For a good understanding of the Sunnah, it is important to reconcile sahih (authentic) hadiths that appear contradictory in that, at first glance, their textual meanings are at variance. It is necessary to combine some of them with others, and place each in its correct place, so that they harmonize and do not differ, so that they complement and do not contradict. We do not do so for weakly supported texts except as a voluntary service or act where there is no requirement or duty to do that.

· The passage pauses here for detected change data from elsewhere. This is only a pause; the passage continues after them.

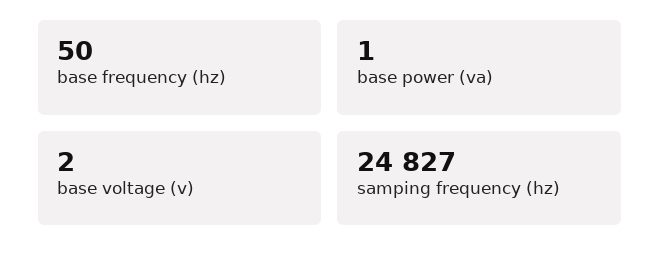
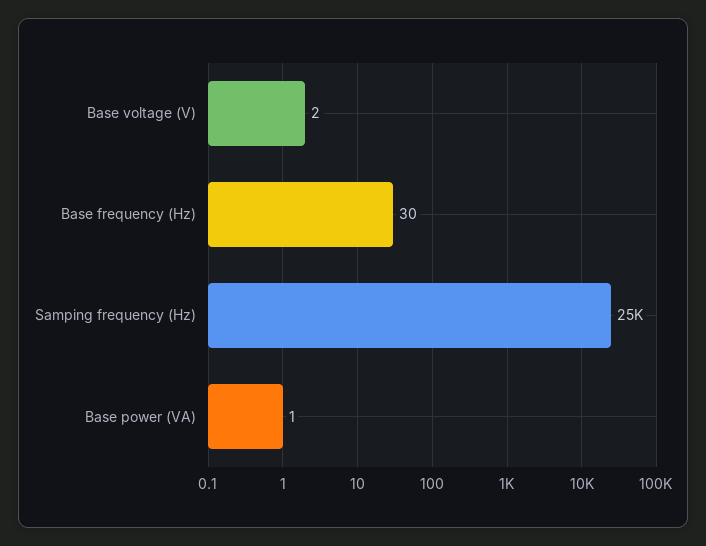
  {
-   "base frequency (hz)": 50,
+   "base frequency (hz)": 30,
    "base power (va)": 1,
    "base voltage (v)": 2,
-   "samping frequency (hz)": 24827
+   "samping frequency (hz)": 25000
  }

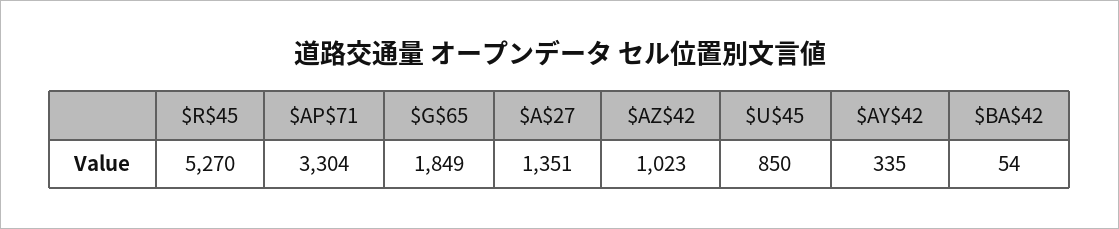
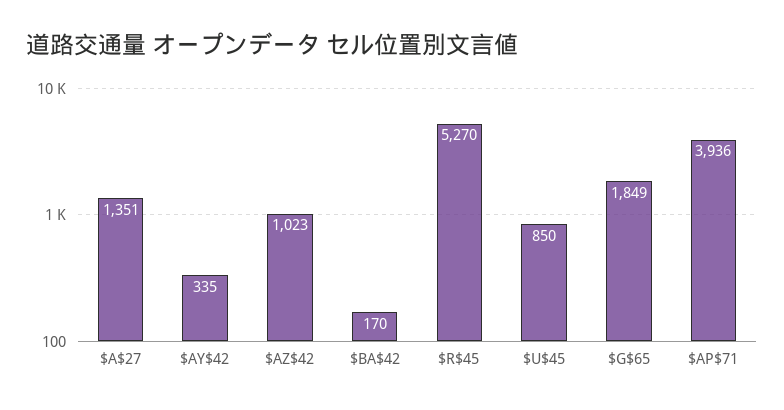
  {
    "$R$45": 5270,
-   "$AP$71": 3304,
+   "$AP$71": 3936,
    "$G$65": 1849,
    "$A$27": 1351,
    "$AZ$42": 1023,
    "$U$45": 850,
    "$AY$42": 335,
-   "$BA$42": 54
+   "$BA$42": 170
  }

For example, the hadith of Abu Hurayrah: “God’s Messenger condemned women visitors to the graves”. Ahmad ibn Hanbal and Ibn Majah narrated it, also al-Tirmidhi who called in hasan and sahih, and Ibn Hibban narrated it in his Sahih. Supporting that is what has come in other hadiths prohibiting women following funeral processions, from the import of which is derived the prohibition of women visiting the graves.

In opposition to these hadiths, there are others from which one understands the permissibility for women, as for men, of visiting graves. Among them is his (peace be upon him) saying: “I had forbidden you to visit graves, but [now I say] visit them.” [Hakim]”Visit the graves, for indeed they remind of death.” [Muslim] Women are included in the general permission to visit graves, and in the need of everyone to be reminded of death. Also among these hadiths is what Muslim narrated (and al-Nasai and Ibn Hanbal) from Aishah. She asked: “How shall I address them? (she meant ‘when I visit the graves’). He said: ‘Say: Peace be upon the people of the homes of the believers and the Muslims; and God have mercy on the early-comers among us and the late-comers. And indeed we, if God wills, are catching up with you.'” Another example is what the two Shaikhs (Bukhari and Muslim) have narrated from Anas, that “the Prophet passed by a woman weeping at a grave. So he said: ‘Fear God and be patient.’…” Now, he forbade her anxiety, but he did not forbid her visiting the grave. Another example is narrated by al-Hakim from Fatimah, the daughter of God’s Messenger, that she used to visit the grave of her uncle, Hamzah, every Friday, and she prayed and wept near it.

Moreover, these hadiths demonstrating the permissibility of women visiting graves are more sahih and more common than the hadiths demonstrating the prohibition of it. So combining and reconciling them is possible, in this way: one can interpret the ‘condemnation’ mentioned in the hadith as warning against wailing, and the like which may apply to both men and women. If reconciling two (or more) hadiths contradictory in outward sense is not possible, then one may resort to preference between them.